April 2004

Zeitlupe - das online-magazin

Kwaito – Klänge des Wandels

Am 27. April 2004 wird Südafrikas Demokratie zehn Jahre alt – zehn Jahre, in denen sich auch in der Musikszene einiges verändert hat. Kwaito heißt der Sound des neuen Südafrika, der vor allem den schwarzen Jugendlichen ungekanntes Selbstbewusstsein verleiht.

BERLIN (Zeitlupe) - „Einer der Vorzüge des neuen Südafrika ist die Freiheit, seine Meinung auszudrücken.“, sagt Maria McCloy. Die Vetreterin des Labels Black Rage Productions führt aus: „Diese Freiheit war noch vor 20 Jahren ein Luxus für schwarze Jugendliche, die in einem von der Apartheid gespaltenen Land lebten.“ Genau so, wie es seinerzeit vor allem Jugendliche waren, die gegen das Apartheidregime Südafrikas kämpften, so sind sie auch heute diejenigen, die die neue Musikszene der Kap-Republik prägen. Anfang der neunziger Jahre mischten junge schwarze Produzenten und DJs in ihrer Euphorie des gerade befreiten Südafrika Sprechgesang in Zulu- und Township-Slang mit House, 1980er-Township-Pop, Hip Hop, R&B, Ragga und Jamaican-Dancehall-Sounds. Hinter der Bezeichnung Kwaito verbirgt sich somit eine Kombination aus traditioneller afrikanischer Musik und modernen Stilrichtungen. Einige Künstler mischen sogar traditionelle Songs und Elemente des 1969er Sophiatown-Jazz oder Live-Musik dazu.
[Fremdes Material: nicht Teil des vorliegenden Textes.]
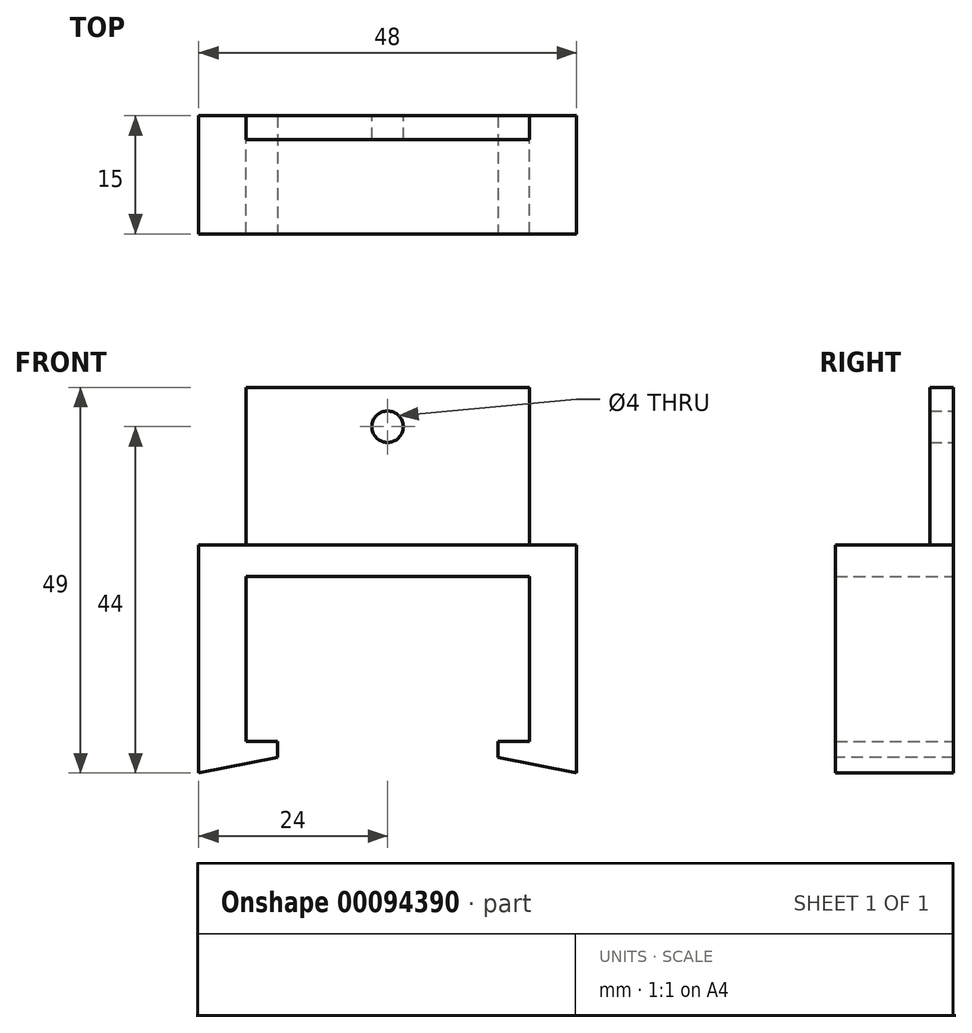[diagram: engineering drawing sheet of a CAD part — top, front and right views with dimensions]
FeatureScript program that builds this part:
annotation { "Feature Type Name" : "Feature", "Feature Type Description" : "" }
export const myFeature = defineFeature(function(context is Context, id is Id, definition is map)
    precondition{}
    {
        {
            var Q0;
            Q0=qCreatedBy(makeId("Top.planeOp"),FACE);
            var sketch = newSketch(context, id + "F0", { "sketchPlane" : qUnion([Q0])});
            skLineSegment(sketch, "E0.bottom", {"start": v(-18, -15) * mm, "end": v(18, -15) * mm});
            skLineSegment(sketch, "E0.top", {"start": v(-18, 0) * mm, "end": v(18, 0) * mm});
            skLineSegment(sketch, "E0.left", {"start": v(-18, -15) * mm, "end": v(-18, 0) * mm});
            skLineSegment(sketch, "E0.right", {"start": v(18, -15) * mm, "end": v(18, 0) * mm});
            skLineSegment(sketch, "E1", {"start": v(0, 0) * mm, "end": v(0, -15) * mm, "construction": true});
            skLineSegment(sketch, "E2", {"start": v(-18, -15) * mm, "end": v(-24, -15) * mm});
            skLineSegment(sketch, "E3", {"start": v(-18, 0) * mm, "end": v(-24, 0) * mm});
            skLineSegment(sketch, "E4", {"start": v(-24, 0) * mm, "end": v(-24, -15) * mm});
            skLineSegment(sketch, "E5.MirrorCS", {"start": v(18, -15) * mm, "end": v(24, -15) * mm});
            skLineSegment(sketch, "E6.MirrorCS", {"start": v(24, 0) * mm, "end": v(24, -15) * mm});
            skLineSegment(sketch, "E7.MirrorCS", {"start": v(18, 0) * mm, "end": v(24, 0) * mm});
            skSolve(sketch);
        }
        {
            var Q0;
            Q0=makeQuery(id+"F0.imprint","IMPRINT",FACE,{"disambiguationData":[TD([[makeQuery(id+"F0.imprint","IMPRINT",EDGE,{"derivedFrom":sQuery(id+"F0.wireOp",EDGE,"E0.left")}),1.0]])]});
            var Q1;
            Q1=makeQuery(id+"F0.imprint","IMPRINT",FACE,{"disambiguationData":[TD([[makeQuery(id+"F0.imprint","IMPRINT",EDGE,{"derivedFrom":sQuery(id+"F0.wireOp",EDGE,"E0.bottom")}),1.0]])]});
            var Q2;
            Q2=makeQuery(id+"F0.imprint","IMPRINT",FACE,{"disambiguationData":[TD([[makeQuery(id+"F0.imprint","IMPRINT",EDGE,{"derivedFrom":sQuery(id+"F0.wireOp",EDGE,"E0.right")}),-1.0]])]});
            extrude(context, id + "F1", {"entities" : qUnion([Q0, Q1, Q2]), "oppositeDirection" : true, "depth" : 4 * mm});
        }
        {
            var Q0;
            Q0=makeQuery(id+"F0.imprint","IMPRINT",FACE,{"disambiguationData":[TD([[makeQuery(id+"F0.imprint","IMPRINT",EDGE,{"derivedFrom":sQuery(id+"F0.wireOp",EDGE,"E0.left")}),1.0]])]});
            var Q1;
            Q1=makeQuery(id+"F0.imprint","IMPRINT",FACE,{"disambiguationData":[TD([[makeQuery(id+"F0.imprint","IMPRINT",EDGE,{"derivedFrom":sQuery(id+"F0.wireOp",EDGE,"E0.right")}),-1.0]])]});
            extrude(context, id + "F2", {"entities" : qUnion([Q0, Q1]), "operationType" : NewBodyOperationType.ADD, "oppositeDirection" : true, "depth" : 25 * mm});
        }
        {
            var Q0;
            {var subQ0=sQuery(id+"F0.wireOp",EDGE,"E5.MirrorCS");var subQ1=sQuery(id+"F0.wireOp",EDGE,"E2");Q0=makeQuery(id+"F2.boolean.opBoolean","MERGE",FACE,{"derivedFrom":[makeQuery(id+"F1.opExtrude","SWEPT_FACE",FACE,{"disambiguationData":[OSD([sQuery(id+"F0.wireOp",EDGE,"E0.bottom"),subQ1,subQ0])]}),makeQuery(id+"F2.opExtrude","SWEPT_FACE",FACE,{"disambiguationData":[OSD([subQ1])]}),makeQuery(id+"F2.opExtrude","SWEPT_FACE",FACE,{"disambiguationData":[OSD([subQ0])]})]});}
            var sketch = newSketch(context, id + "F3", { "sketchPlane" : qUnion([Q0])});
            skLineSegment(sketch, "E8", {"start": v(-24, -25) * mm, "end": v(-24, -29) * mm});
            skLineSegment(sketch, "E9", {"start": v(-24, -29) * mm, "end": v(-14, -27) * mm});
            skLineSegment(sketch, "E10", {"start": v(-18, -25) * mm, "end": v(-14, -25) * mm});
            skLineSegment(sketch, "E11", {"start": v(-14, -25) * mm, "end": v(-14, -27) * mm});
            skLineSegment(sketch, "E12", {"start": v(-18, -25) * mm, "end": v(18, -25) * mm, "construction": true});
            skLineSegment(sketch, "E13", {"start": v(0, 0) * mm, "end": v(0, -25) * mm, "construction": true});
            skLineSegment(sketch, "E14.MirrorCS", {"start": v(24, -25) * mm, "end": v(24, -29) * mm});
            skLineSegment(sketch, "E15.MirrorCS", {"start": v(18, -25) * mm, "end": v(14, -25) * mm});
            skLineSegment(sketch, "E16.MirrorCS", {"start": v(14, -25) * mm, "end": v(14, -27) * mm});
            skLineSegment(sketch, "E17.MirrorCS", {"start": v(24, -29) * mm, "end": v(14, -27) * mm});
            skSolve(sketch);
        }
        {
            var Q0;
            Q0=makeQuery(id+"F3.imprint","IMPRINT",FACE,{"disambiguationData":[TD([[makeQuery(id+"F3.imprint","IMPRINT",EDGE,{"derivedFrom":sQuery(id+"F3.wireOp",EDGE,"E14.MirrorCS")}),-1.0]])]});
            var Q1;
            Q1=makeQuery(id+"F3.imprint","IMPRINT",FACE,{"disambiguationData":[TD([[makeQuery(id+"F3.imprint","IMPRINT",EDGE,{"derivedFrom":sQuery(id+"F3.wireOp",EDGE,"E8")}),1.0]])]});
            var Q2;
            {var subQ0=sQuery(id+"F0.wireOp",EDGE,"E7.MirrorCS");var subQ1=sQuery(id+"F0.wireOp",EDGE,"E3");Q2=makeQuery(id+"F2.boolean.opBoolean","MERGE",FACE,{"derivedFrom":[makeQuery(id+"F1.opExtrude","SWEPT_FACE",FACE,{"disambiguationData":[OSD([sQuery(id+"F0.wireOp",EDGE,"E0.top"),subQ1,subQ0])]}),makeQuery(id+"F2.opExtrude","SWEPT_FACE",FACE,{"disambiguationData":[OSD([subQ1])]}),makeQuery(id+"F2.opExtrude","SWEPT_FACE",FACE,{"disambiguationData":[OSD([subQ0])]})]});}
            extrude(context, id + "F4", {"entities" : qUnion([Q0, Q1]), "operationType" : NewBodyOperationType.ADD, "endBound" : BoundingType.UP_TO_SURFACE, "oppositeDirection" : true, "endBoundEntityFace" : qUnion([Q2]), "depth" : 25 * mm});
        }
        {
            var Q0;
            Q0=qCreatedBy(makeId("Top.planeOp"),FACE);
            var sketch = newSketch(context, id + "F5", { "sketchPlane" : qUnion([Q0])});
            skLineSegment(sketch, "E18.0", {"start": v(-18, 0) * mm, "end": v(18, 0) * mm});
            skLineSegment(sketch, "E19", {"start": v(-18, 0) * mm, "end": v(-18, -3) * mm});
            skLineSegment(sketch, "E20", {"start": v(18, 0) * mm, "end": v(18, -3) * mm});
            skLineSegment(sketch, "E21", {"start": v(-18, -3) * mm, "end": v(18, -3) * mm});
            skSolve(sketch);
        }
        {
            var Q0;
            Q0 = qSketchRegion(id + "F5", true);
            extrude(context, id + "F6", {"entities" : qUnion([Q0]), "operationType" : NewBodyOperationType.ADD, "depth" : 20 * mm});
        }
        {
            var Q0;
            {var subQ0=sQuery(id+"F0.wireOp",EDGE,"E7.MirrorCS");var subQ1=sQuery(id+"F0.wireOp",EDGE,"E3");Q0=makeQuery(id+"F6.boolean.opBoolean","MERGE",FACE,{"derivedFrom":[makeQuery(id+"F4.boolean.opBoolean","MERGE",FACE,{"derivedFrom":[makeQuery(id+"F2.boolean.opBoolean","MERGE",FACE,{"derivedFrom":[makeQuery(id+"F1.opExtrude","SWEPT_FACE",FACE,{"disambiguationData":[OSD([sQuery(id+"F0.wireOp",EDGE,"E0.top"),subQ1,subQ0])]}),makeQuery(id+"F2.opExtrude","SWEPT_FACE",FACE,{"disambiguationData":[OSD([subQ1])]}),makeQuery(id+"F2.opExtrude","SWEPT_FACE",FACE,{"disambiguationData":[OSD([subQ0])]})]}),makeQuery(id+"F4.opExtrude","CAP_FACE",FACE,{"disambiguationData":[OSD([sQuery(id+"F0.wireOp",EDGE,"E2"),sQuery(id+"F3.wireOp",EDGE,"E8"),sQuery(id+"F3.wireOp",EDGE,"E9"),sQuery(id+"F3.wireOp",EDGE,"E10"),sQuery(id+"F3.wireOp",EDGE,"E11")])],"isStart":false}),makeQuery(id+"F4.opExtrude","CAP_FACE",FACE,{"disambiguationData":[OSD([sQuery(id+"F0.wireOp",EDGE,"E5.MirrorCS"),sQuery(id+"F3.wireOp",EDGE,"E14.MirrorCS"),sQuery(id+"F3.wireOp",EDGE,"E15.MirrorCS"),sQuery(id+"F3.wireOp",EDGE,"E16.MirrorCS"),sQuery(id+"F3.wireOp",EDGE,"E17.MirrorCS")])],"isStart":false})]}),makeQuery(id+"F6.opExtrude","SWEPT_FACE",FACE,{"disambiguationData":[OSD([sQuery(id+"F5.wireOp",EDGE,"E18.0")])]})]});}
            var sketch = newSketch(context, id + "F7", { "sketchPlane" : qUnion([Q0])});
            skLineSegment(sketch, "E22", {"start": v(0, 0) * mm, "end": v(0, 15) * mm, "construction": true});
            skCircle(sketch, "E23", {"center": v(0, 15) * mm, "radius": 2 * mm});
            skSolve(sketch);
        }
        {
            var Q0;
            Q0=makeQuery(id+"F7.imprint","IMPRINT",FACE,{"disambiguationData":[TD([[makeQuery(id+"F7.imprint","IMPRINT",EDGE,{"derivedFrom":sQuery(id+"F7.wireOp",EDGE,"E23")}),1.0]])]});
            var Q1;
            Q1=makeQuery(id+"F6.opExtrude","SWEPT_FACE",FACE,{"disambiguationData":[OSD([sQuery(id+"F5.wireOp",EDGE,"E21")])]});
            extrude(context, id + "F8", {"entities" : qUnion([Q0]), "operationType" : NewBodyOperationType.REMOVE, "endBound" : BoundingType.UP_TO_SURFACE, "oppositeDirection" : true, "endBoundEntityFace" : qUnion([Q1]), "depth" : 25 * mm});
        }
    });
Kwaito hat in der Diskussion um das Erscheinungsbild des neuen Südafrika einen beachtlichen Stellenwert erlangt. So wird die neue südafrikanische Stadtkultur entscheidend von den Einflüssen der Kwaito-Szene geprägt. Nhlanhla von Mafikizolo betont, dass Kwaito dadurch so erfolgreich ist, dass es die Zuhörer direkt und in ihrer eigenen Sprache anspricht. „Kwaito repräsentiert die Jugend der Townships in Südafrika. […] Wenn man die Musik hört, dann kann man spüren, aus welchen Stadtteilen die meisten Südafrikaner kommen. […] Kwaito repräsentiert uns, die Worte, die Rhythmen, das Aussehen der Performer“, so die Leadsängerin der äußerst erfolgreichen Band. Kwaito ist der Inbegriff der eigenen Identität und der eigenen Identitätssuche der jungen Generation Südafrikas. Auf einmal ist es möglich, sich in jeder denkbaren Sprache und seine Emotionen in jedweder Musik auszudrücken, einfach auszuprobieren, neues zu kreieren, seinen Stil, seinen Platz und damit auch seine Identität und seinen Weg zu finden.
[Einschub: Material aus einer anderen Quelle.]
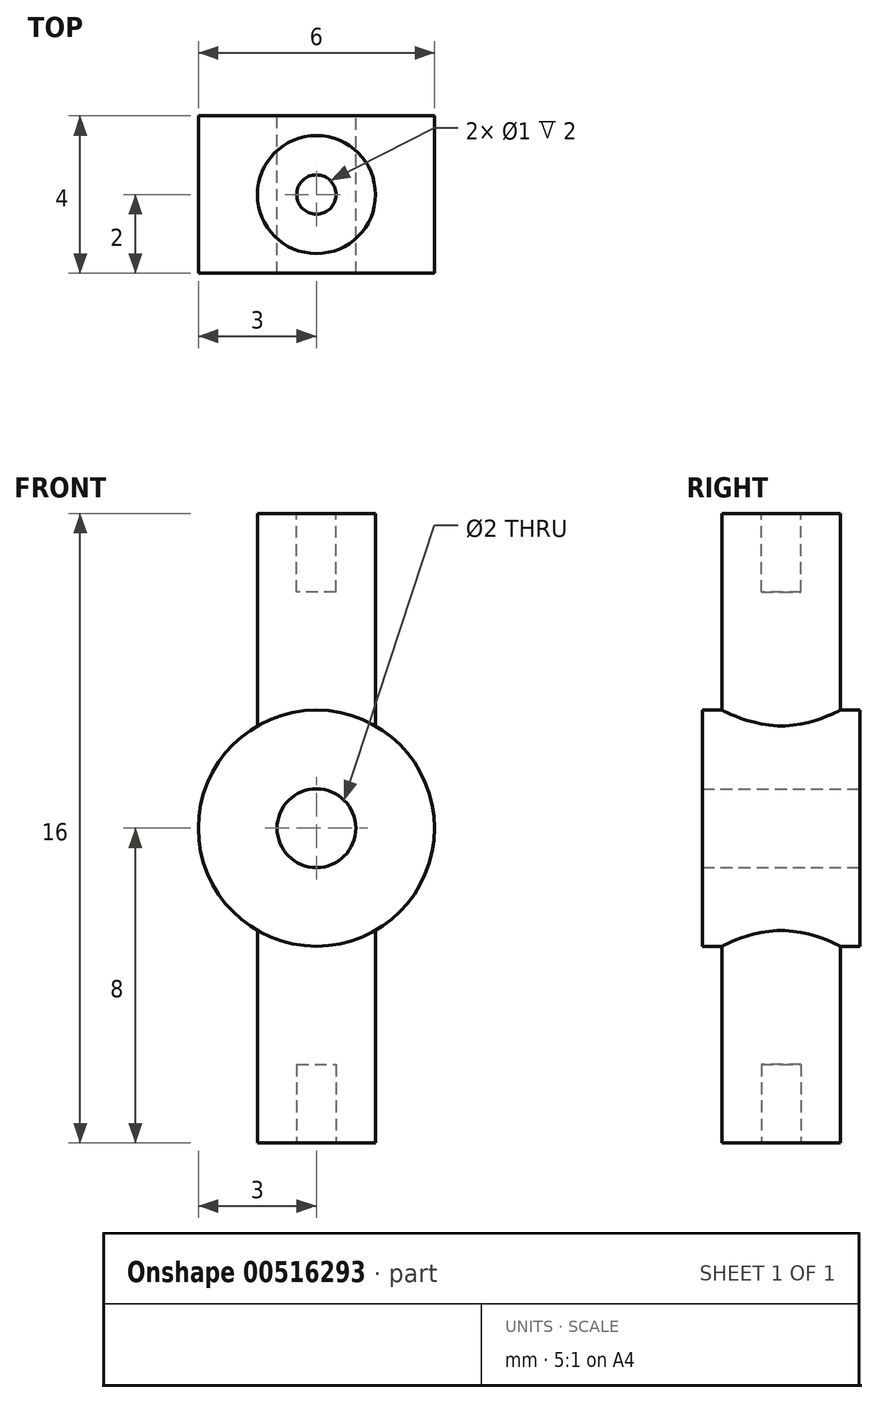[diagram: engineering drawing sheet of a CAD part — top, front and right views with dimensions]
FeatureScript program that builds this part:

Zusammen mit den neuen Klängen kamen auch neue Einrichtungen. Waren Labels vormals ausschließlich in weißer Hand und diese auch im neuen Südafrika nicht bereit, die anfänglichen Kwaito-Musiker zu produzieren, gründeten letztere kurzerhand ihre eigenen Labels. Natürlich waren diese Musikvertriebe anfangs sehr bescheiden, jedoch war der Verkauf von Kassetten der Beginn seiner großen Karriere und seines Labels, sagt Mdu von Wolla Records.
In der Folge entstanden neben Musik-Zeitschriften, Magazinen, Webseiten und ganzen Modetrends auch der erste TV-Musiksender, der rund um die Uhr ausstrahlt, und einige Radiostationen. So gründete sich auch YFM, der größte Radiosender für die Stadt-Jugend. YFM ist ein Sender „der sich auf die Philosophie stützt, der Jugend die Erlaubnis zu geben, ihre eigene Identität zu kreieren“, sagt Maria McCloy, die bei Black Rage Productions auf solche Einrichtungen angewiesen ist. Dirk Hartford von YFM betont, dass die neue Kultur Teil einer Bewegung ist: „YFM und Y Magazine befinden sich nicht im luftleeren Raum. Wir sind Teil einer Kultur, die dabei ist, ihren eigenen Platz in der globalen Welt zu finden und ihr eigenes Ding zu machen, anstatt alles nur nachzuahmen“. Das sind deutliche Worte aus einem neuen Land, das eine alte Geschichte hat. Südafrika wandelt sich – zumindest kulturell.